O. C. Fisher Reservoir (also known as O. C. Fisher Lake, formerly known as San Angelo Lake) is an artificial lake located west of the city of San Angelo, Texas. With the financial support of the Upper Colorado River Authority, construction on the dam on the North Concho River to form the reservoir was begun by the United States Army Corps of Engineers in 1947 and the lake was officially impounded in 1952. Originally named San Angelo Lake, the reservoir was renamed in 1975 for local U.S. Congressman O. C. Fisher, to honor his 23 years of service in the United States Congress.

O.C. Fisher Reservoir was established to provide flood control and a secondary drinking water source for San Angelo and the surrounding communities in Tom Green County. The lake also serves as a recreational venue for fishing, boating, and swimming. The dam and reservoir are managed by the United States Army Corps of Engineers, which leases 7677 acre of the surrounding shoreline to Texas Parks and Wildlife, for San Angelo State Park.

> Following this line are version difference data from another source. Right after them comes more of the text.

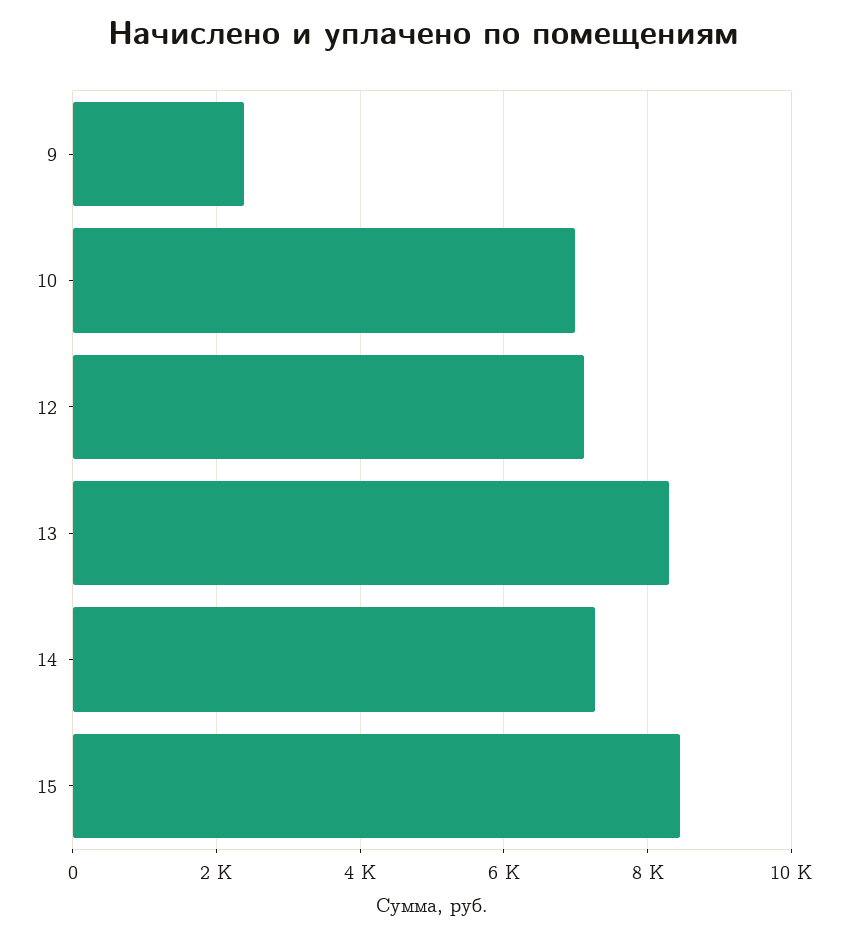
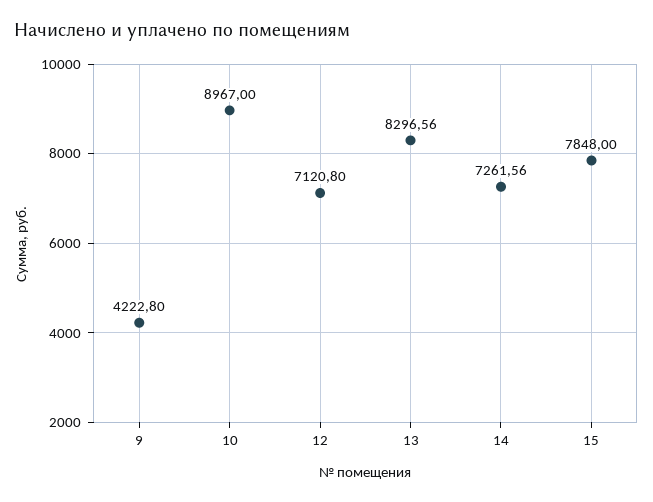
9: 2400 -> 4222.8
10: 7000 -> 8967
15: 8400 -> 7848

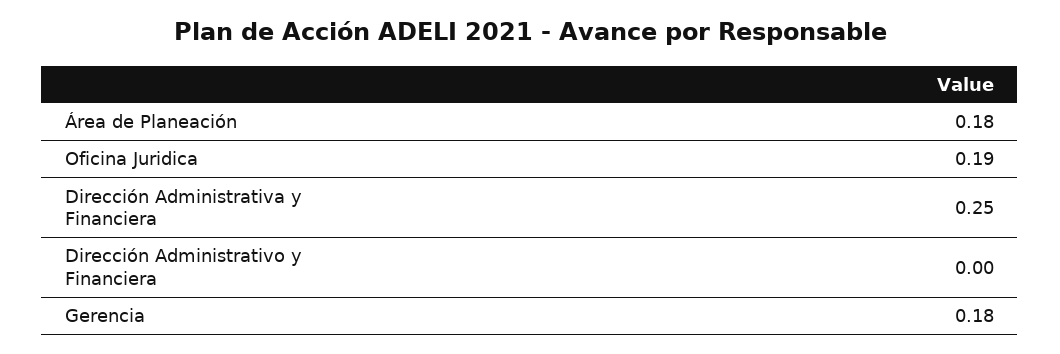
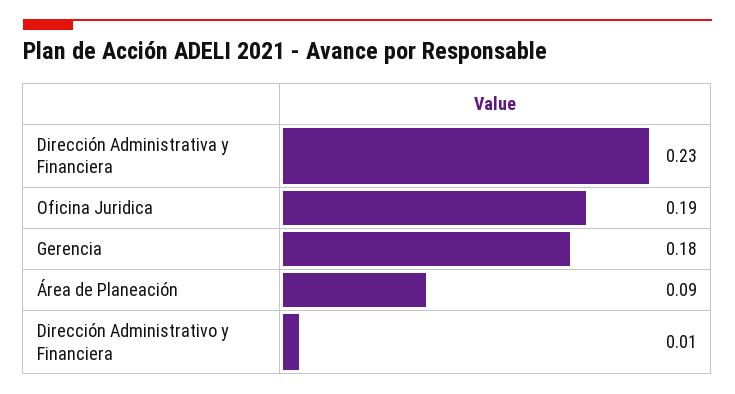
Área de Planeación: 0.18 -> 0.09
Dirección Administrativa y Financiera: 0.25 -> 0.23
Dirección Administrativo y Financiera: 0 -> 0.01

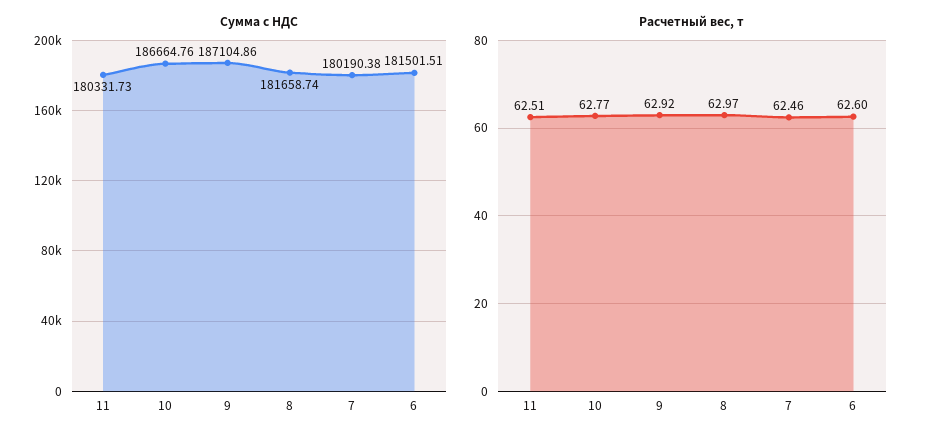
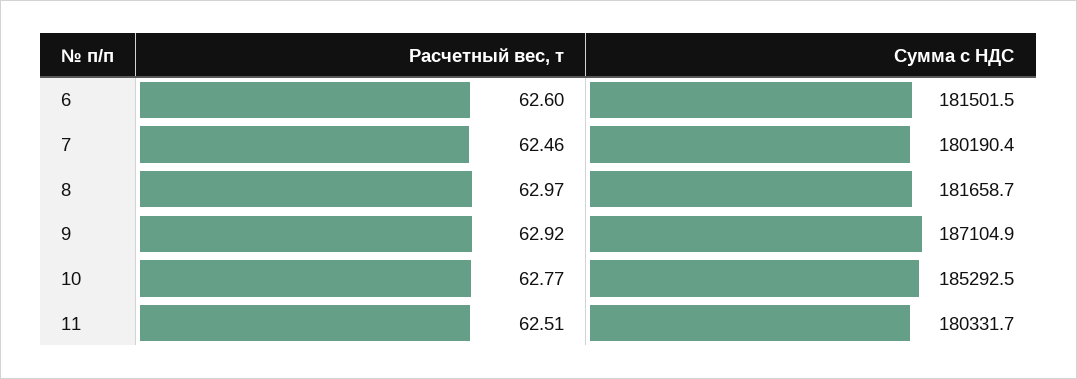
Сумма с НДС, 10: 186664.76 -> 185292.5

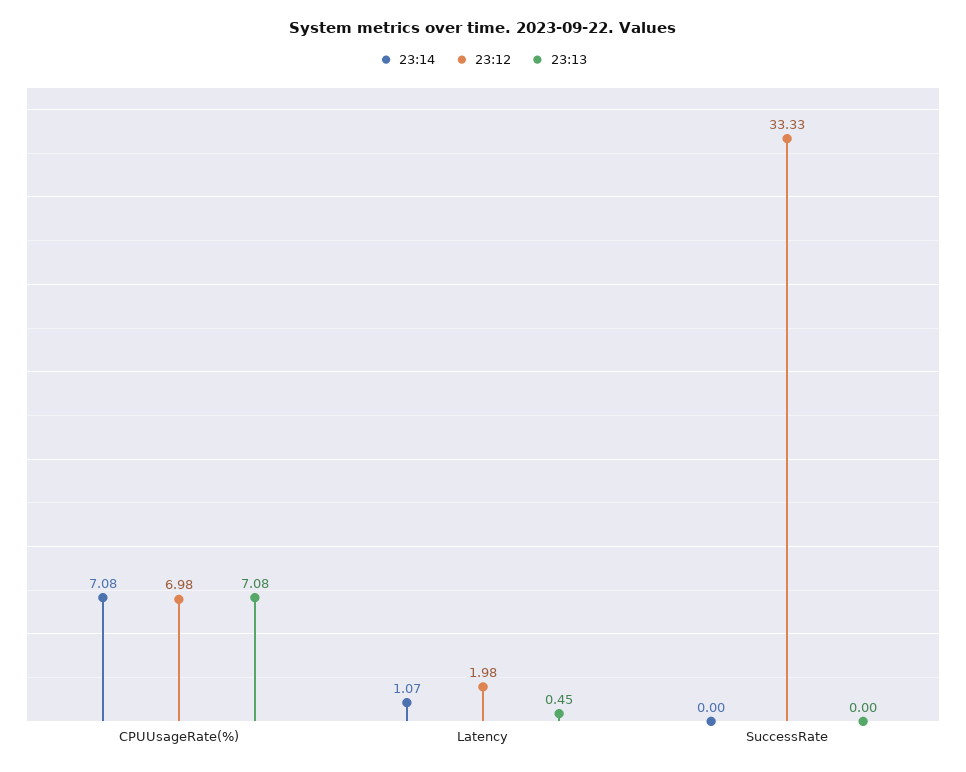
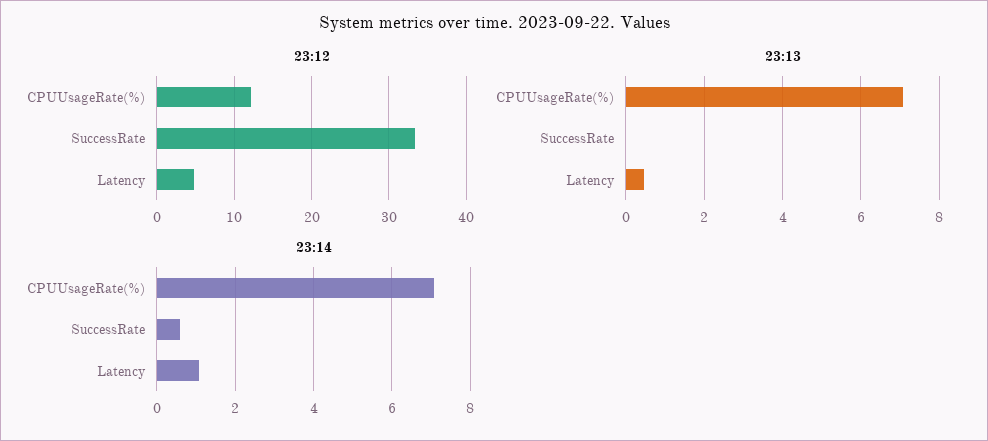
23:12, CPUUsageRate(%): 6.98 -> 12
23:12, Latency: 1.98 -> 5
23:14, SuccessRate: 0 -> 0.6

Due to the 2011 drought affecting Texas, the water had taken on a reddish hue, caused by bacteria of the Chromatiaceae, which were thriving in the oxygen-deprived water. In March 2012, the reservoir was completely dry and was officially at 0% capacity. The lake remained between 0% and 1% capacity until May 2015, when near-daily heavy rains caused the lake level to rise over 22 feet to just above 13% capacity in a month.

==Fish populations==
O. C. Fisher Reservoir had been stocked with species of fish intended to improve the utility of the reservoir for recreational fishing. Fish present in the lake include largemouth bass, white bass, catfish, and white crappie. Due to the severe drought of 2011, the reservoir completely dried up and caused the death of all remaining fish. The lake was restocked with largemouth bass in 2016.